Related to Bolt dimensions for a bolted joint

1. What are the standard bolt dimensions for a bolted joint?

The standard bolt dimensions for a bolted joint typically depend on the size and type of the bolt being used. However, the most commonly used bolt sizes are 1/4", 5/16", 3/8", 7/16", 1/2", 5/8", 3/4", 7/8", and 1". These sizes refer to the diameter of the bolt.

2. How do I determine the correct bolt length for a bolted joint?

The correct bolt length for a bolted joint is usually determined by adding the thickness of the material being fastened to the grip length of the bolt. The grip length is the length of the bolt that is threaded and will be in contact with the material. It is important to use the correct bolt length to ensure proper clamping force and prevent over-tightening.

3. What is the difference between coarse and fine thread bolts?

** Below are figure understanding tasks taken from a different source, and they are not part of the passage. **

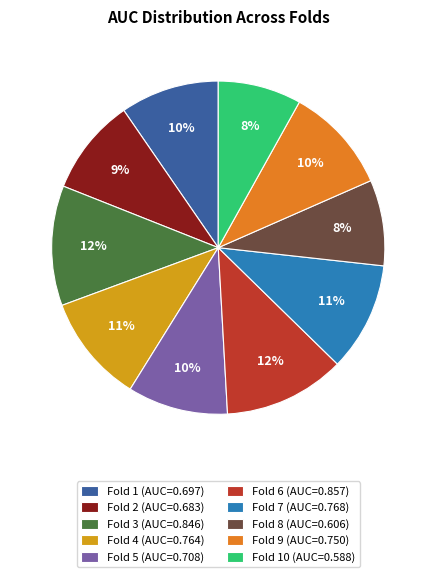

Do Fold 2 (AUC=0.683) and Fold 4 (AUC=0.764) together represent more than half of the pie?

No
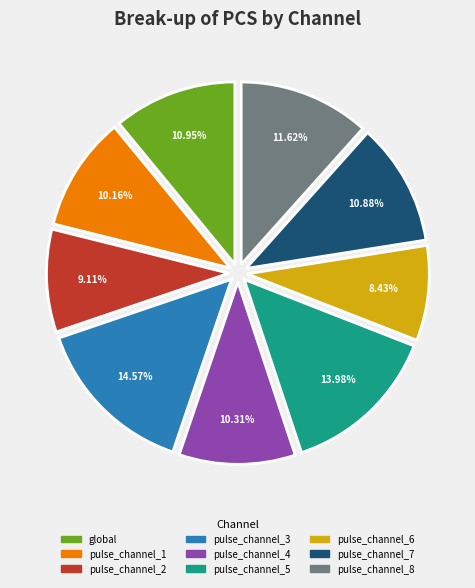

How many slices are in this pie chart?

9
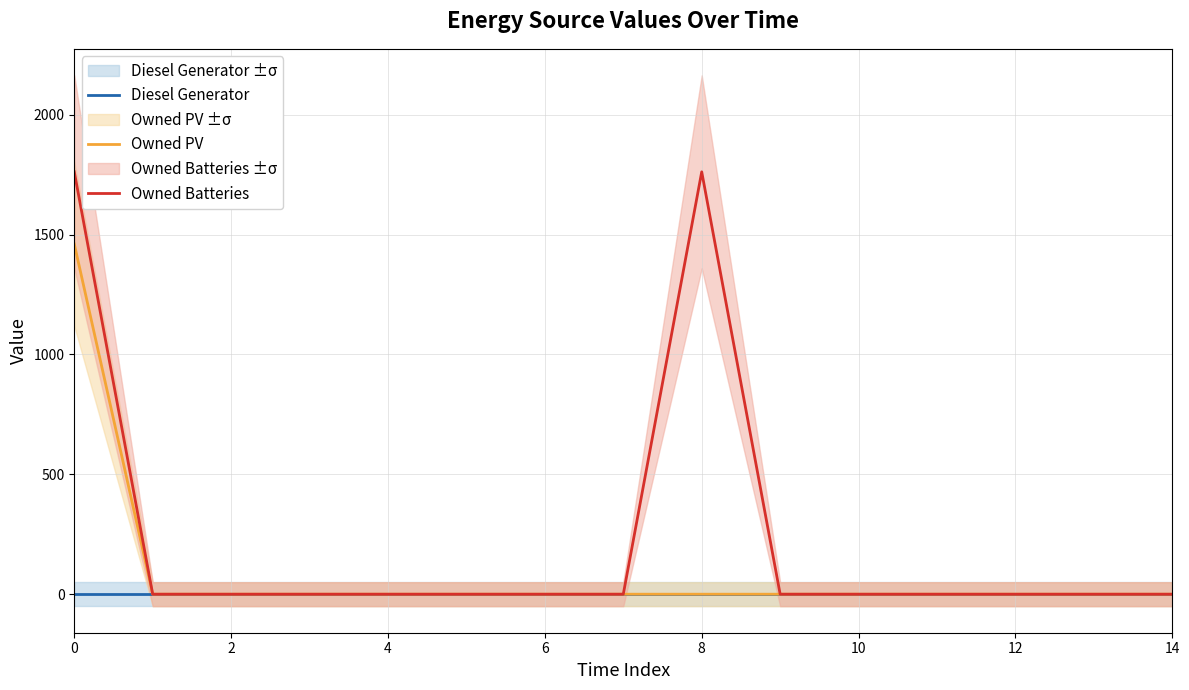

Does the chart display data point markers on the line(s)?

No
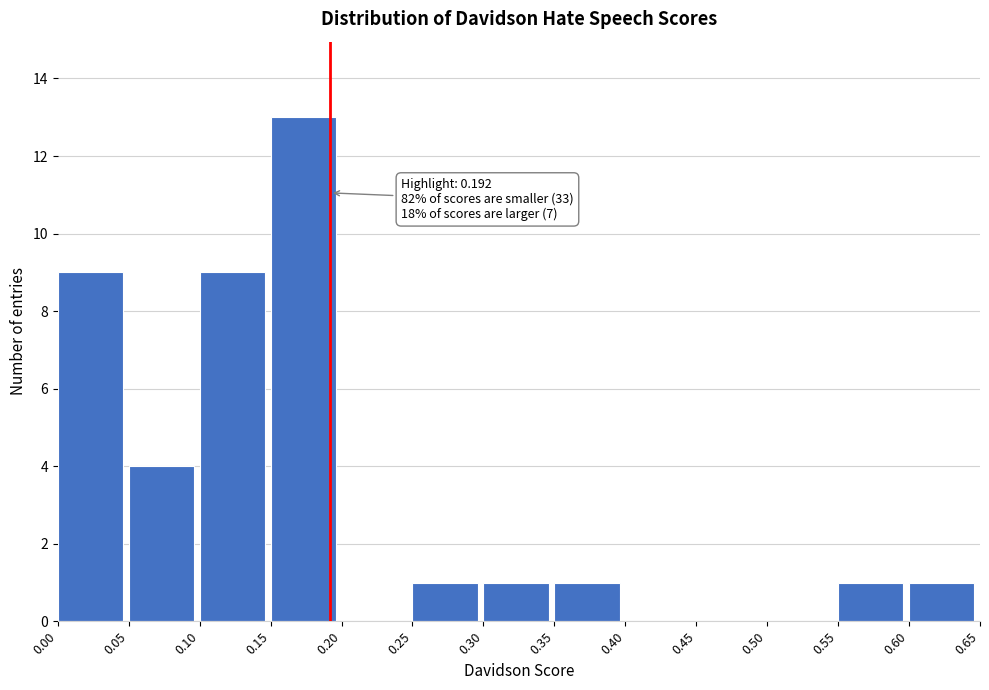

Over which range of the x-axis is the bar tallest?

0.15 to 0.20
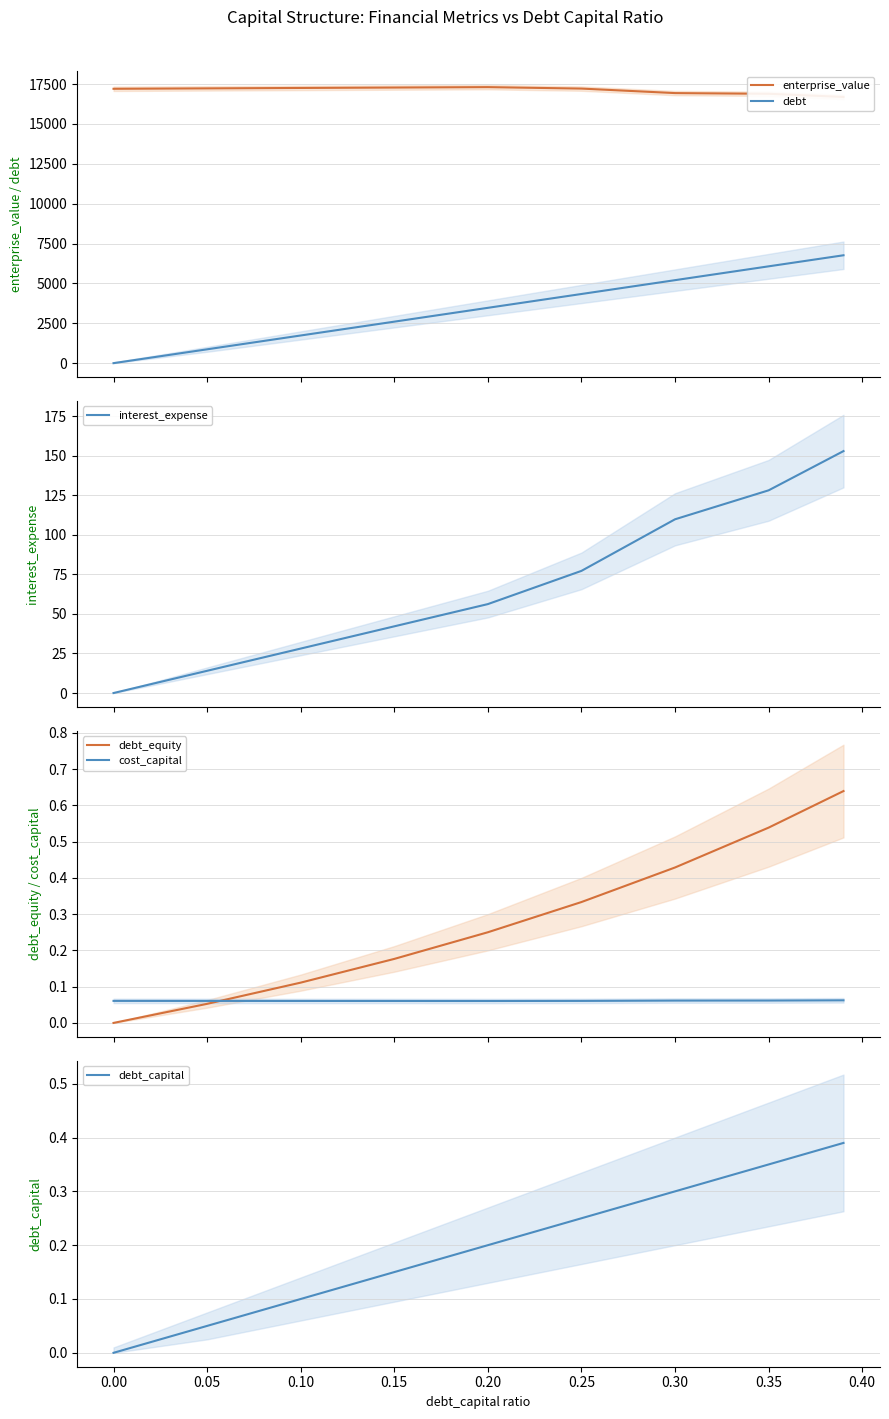

Count the cost_capital values in the range 0 to 1.

9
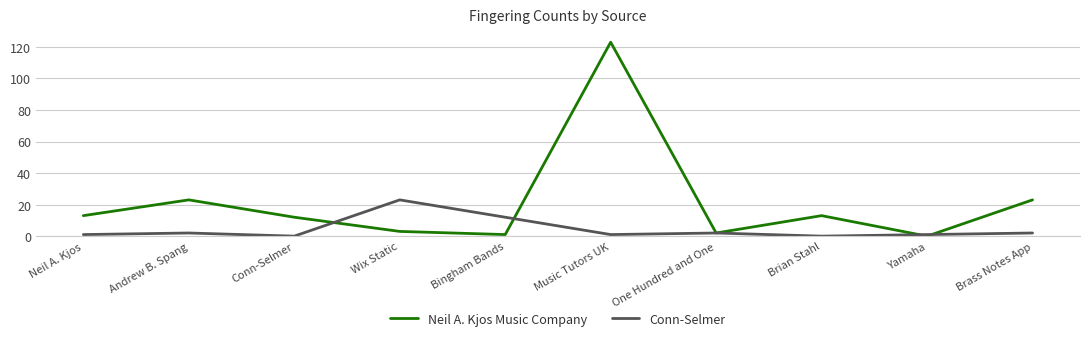

True or false: Conn-Selmer has more than 0 interior local peaks.

True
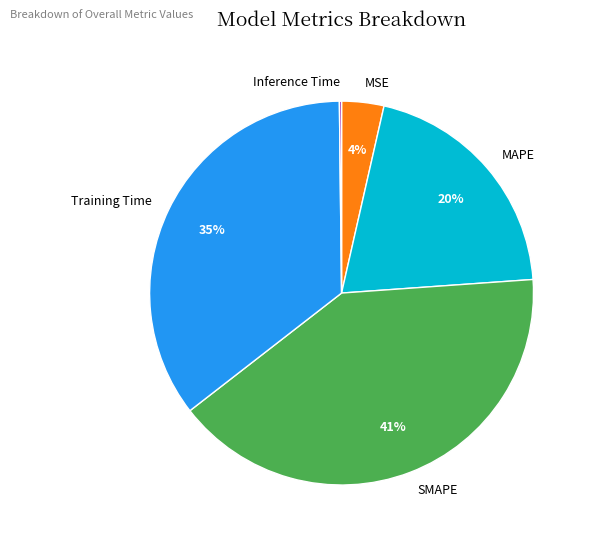

Combined, do MAPE and SMAPE account for over 50%?

Yes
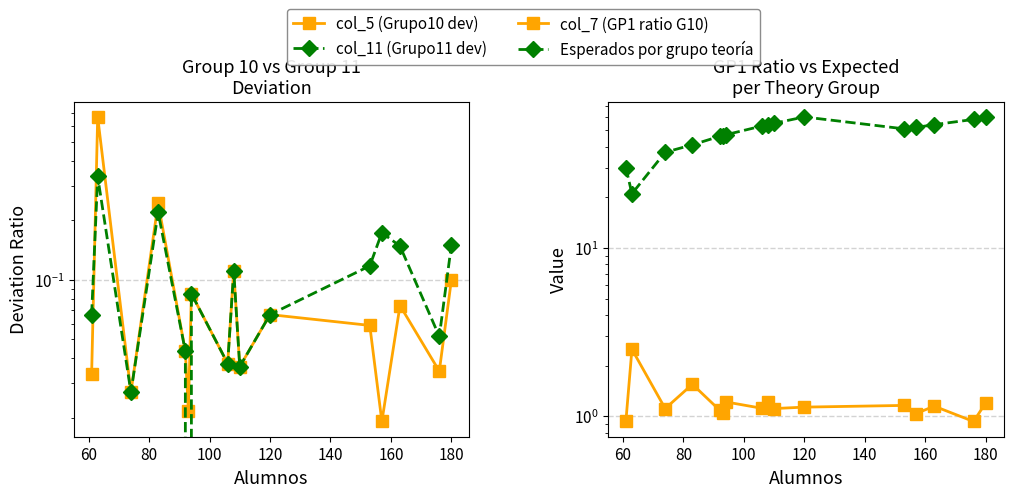

Rank the series by their maximum value, from lowest to highest.

col_11 (Grupo11 dev), col_5 (Grupo10 dev), col_7 (GP1 ratio G10), Esperados por grupo teoría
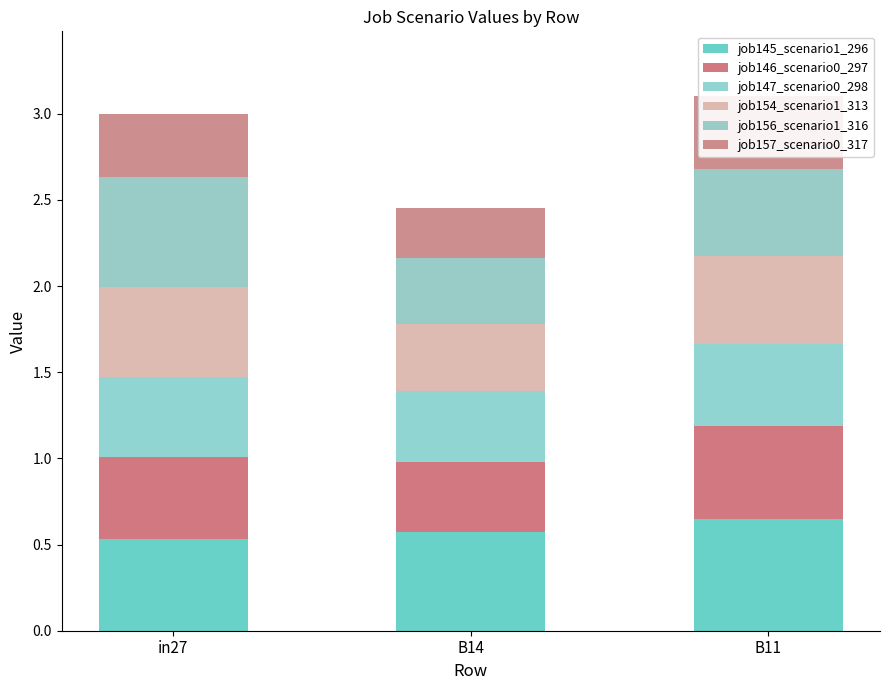

Count the number of categories in the chart.

3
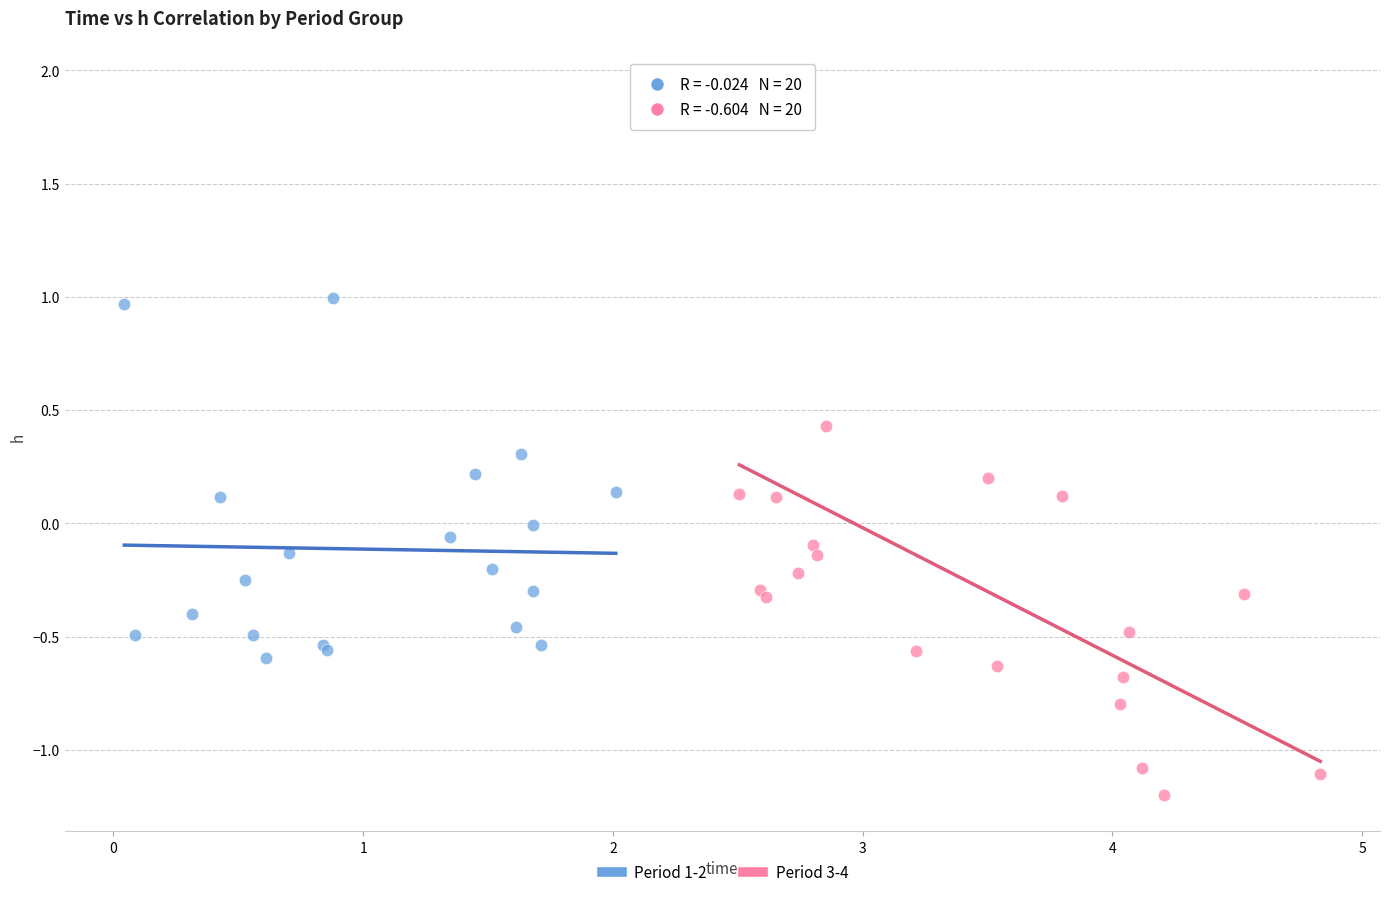

Which series reaches the minimum Y coordinate?

Period 3-4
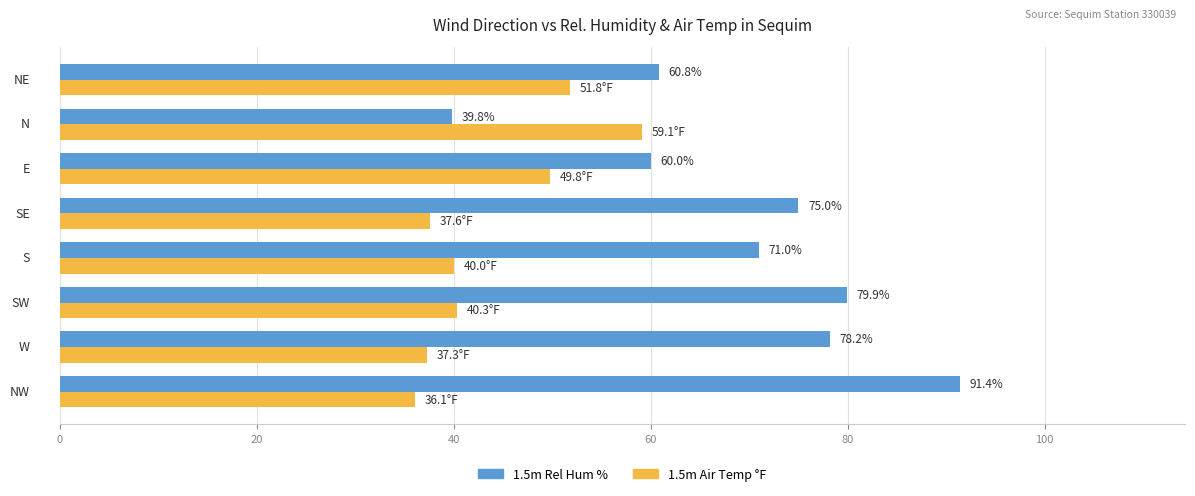

Which series has the largest range (max minus min)?

1.5m Rel Hum %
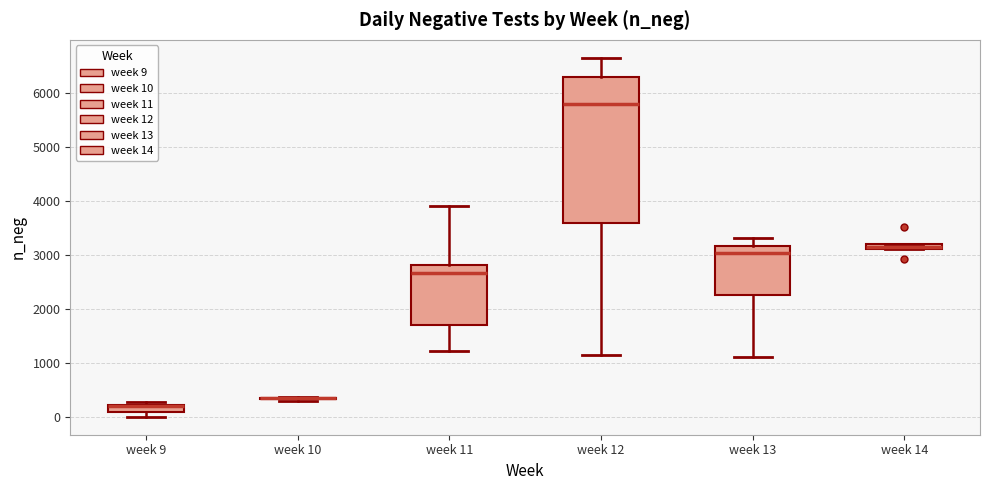

Comparing the boxes themselves (not the whiskers), which one is the tallest?

week 12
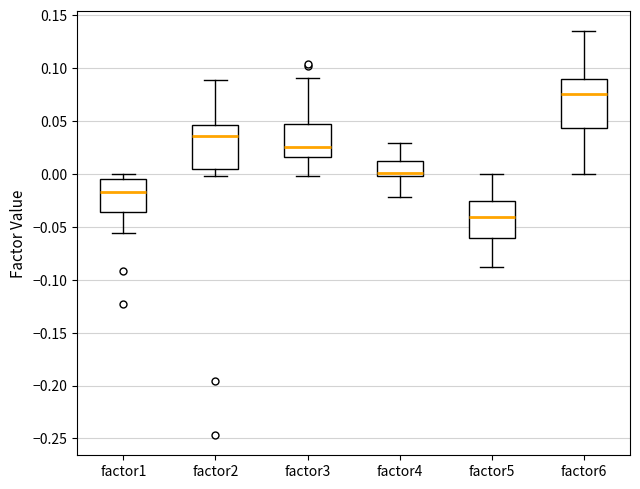

Which box has the highest median line?

factor6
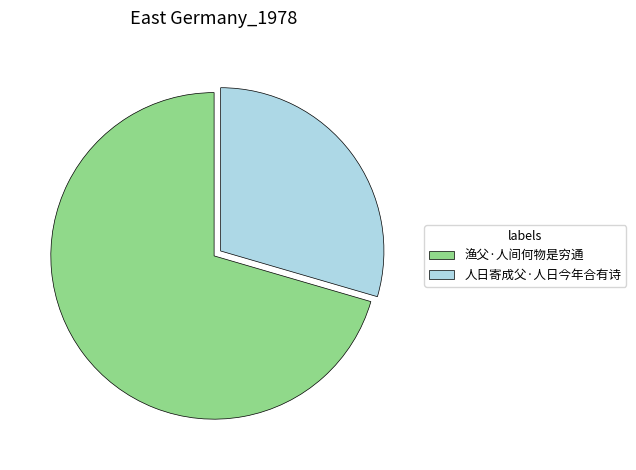

Rank the categories by value from highest to lowest.

渔父·人间何物是穷通, 人日寄成父·人日今年合有诗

Coarse thread bolts have a larger thread pitch and are used for general purpose applications, while fine thread bolts have a smaller thread pitch and are used for applications that require higher strength and clamping force. The choice between coarse and fine thread bolts depends on the specific needs of the bolted joint.

4. Do I need to use washers with bolts in a bolted joint?

Washers are not always necessary in a bolted joint, but they can help distribute the load and prevent damage to the surface of the material being fastened. They are especially recommended when using soft or brittle materials, or when the bolt is being used at an angle.

5. How tight should I tighten the bolts in a bolted joint?

The recommended torque for tightening bolts in a bolted joint depends on the size and grade of the bolt, as well as the material being fastened. It is important to follow the manufacturer's specifications for the specific bolt being used. Over-tightening can lead to damage or failure of the joint, while under-tightening can result in a loose joint and reduced clamping force.